┏━━
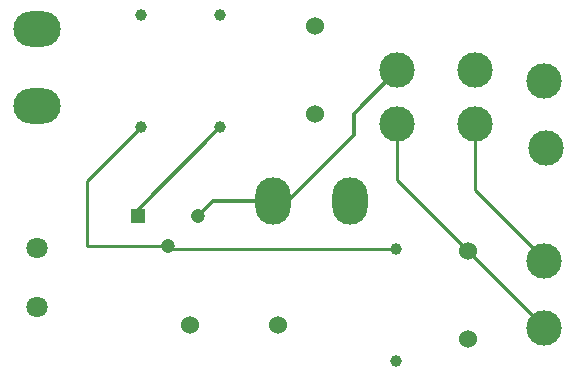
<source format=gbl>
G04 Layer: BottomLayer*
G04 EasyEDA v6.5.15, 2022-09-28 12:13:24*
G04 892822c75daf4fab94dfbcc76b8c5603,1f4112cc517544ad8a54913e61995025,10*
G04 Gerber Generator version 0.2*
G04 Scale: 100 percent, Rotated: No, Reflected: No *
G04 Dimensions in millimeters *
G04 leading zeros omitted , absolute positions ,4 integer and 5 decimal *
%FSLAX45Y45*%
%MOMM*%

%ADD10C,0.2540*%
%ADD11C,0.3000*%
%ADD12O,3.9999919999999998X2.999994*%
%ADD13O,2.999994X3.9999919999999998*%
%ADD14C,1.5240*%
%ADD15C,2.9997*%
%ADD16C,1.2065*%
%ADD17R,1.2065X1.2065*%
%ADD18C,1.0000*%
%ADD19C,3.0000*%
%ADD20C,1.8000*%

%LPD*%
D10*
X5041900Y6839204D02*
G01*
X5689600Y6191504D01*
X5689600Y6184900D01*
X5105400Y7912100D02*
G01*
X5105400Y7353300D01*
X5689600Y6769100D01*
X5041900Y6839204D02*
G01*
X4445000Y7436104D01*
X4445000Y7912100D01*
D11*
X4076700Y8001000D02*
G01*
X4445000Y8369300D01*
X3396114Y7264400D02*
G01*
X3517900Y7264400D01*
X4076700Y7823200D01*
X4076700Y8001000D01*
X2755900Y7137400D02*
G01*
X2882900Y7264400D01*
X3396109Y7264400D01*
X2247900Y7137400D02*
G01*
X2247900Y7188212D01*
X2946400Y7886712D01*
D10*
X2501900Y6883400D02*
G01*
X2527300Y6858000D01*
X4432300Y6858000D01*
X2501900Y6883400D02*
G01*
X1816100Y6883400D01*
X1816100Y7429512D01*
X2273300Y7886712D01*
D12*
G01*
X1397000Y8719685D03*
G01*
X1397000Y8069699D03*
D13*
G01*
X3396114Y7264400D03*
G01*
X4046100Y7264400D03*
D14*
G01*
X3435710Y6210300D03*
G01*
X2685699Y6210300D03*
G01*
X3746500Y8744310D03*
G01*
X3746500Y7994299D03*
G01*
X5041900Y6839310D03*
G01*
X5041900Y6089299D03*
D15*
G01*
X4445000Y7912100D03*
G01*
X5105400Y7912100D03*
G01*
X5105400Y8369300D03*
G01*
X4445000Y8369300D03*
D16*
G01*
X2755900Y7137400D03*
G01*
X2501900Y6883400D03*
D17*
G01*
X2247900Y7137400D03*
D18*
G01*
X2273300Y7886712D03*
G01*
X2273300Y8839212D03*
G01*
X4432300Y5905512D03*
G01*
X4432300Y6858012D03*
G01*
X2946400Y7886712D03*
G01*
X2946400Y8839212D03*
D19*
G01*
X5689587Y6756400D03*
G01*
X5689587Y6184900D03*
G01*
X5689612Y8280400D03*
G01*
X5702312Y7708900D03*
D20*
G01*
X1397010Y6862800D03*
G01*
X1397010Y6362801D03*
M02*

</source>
┗━━
* [Your assignment]
Beginning at the line that contains "X2946400Y7886712D01*", give again every line down to the end of the material, exactly as written, and stop there.

* [Solution to this task]
X2946400Y7886712D01*
D10*
X2501900Y6883400D02*
G01*
X2527300Y6858000D01*
X4432300Y6858000D01*
X2501900Y6883400D02*
G01*
X1816100Y6883400D01*
X1816100Y7429512D01*
X2273300Y7886712D01*
D12*
G01*
X1397000Y8719685D03*
G01*
X1397000Y8069699D03*
D13*
G01*
X3396114Y7264400D03*
G01*
X4046100Y7264400D03*
D14*
G01*
X3435710Y6210300D03*
G01*
X2685699Y6210300D03*
G01*
X3746500Y8744310D03*
G01*
X3746500Y7994299D03*
G01*
X5041900Y6839310D03*
G01*
X5041900Y6089299D03*
D15*
G01*
X4445000Y7912100D03*
G01*
X5105400Y7912100D03*
G01*
X5105400Y8369300D03*
G01*
X4445000Y8369300D03*
D16*
G01*
X2755900Y7137400D03*
G01*
X2501900Y6883400D03*
D17*
G01*
X2247900Y7137400D03*
D18*
G01*
X2273300Y7886712D03*
G01*
X2273300Y8839212D03*
G01*
X4432300Y5905512D03*
G01*
X4432300Y6858012D03*
G01*
X2946400Y7886712D03*
G01*
X2946400Y8839212D03*
D19*
G01*
X5689587Y6756400D03*
G01*
X5689587Y6184900D03*
G01*
X5689612Y8280400D03*
G01*
X5702312Y7708900D03*
D20*
G01*
X1397010Y6862800D03*
G01*
X1397010Y6362801D03*
M02*

</source>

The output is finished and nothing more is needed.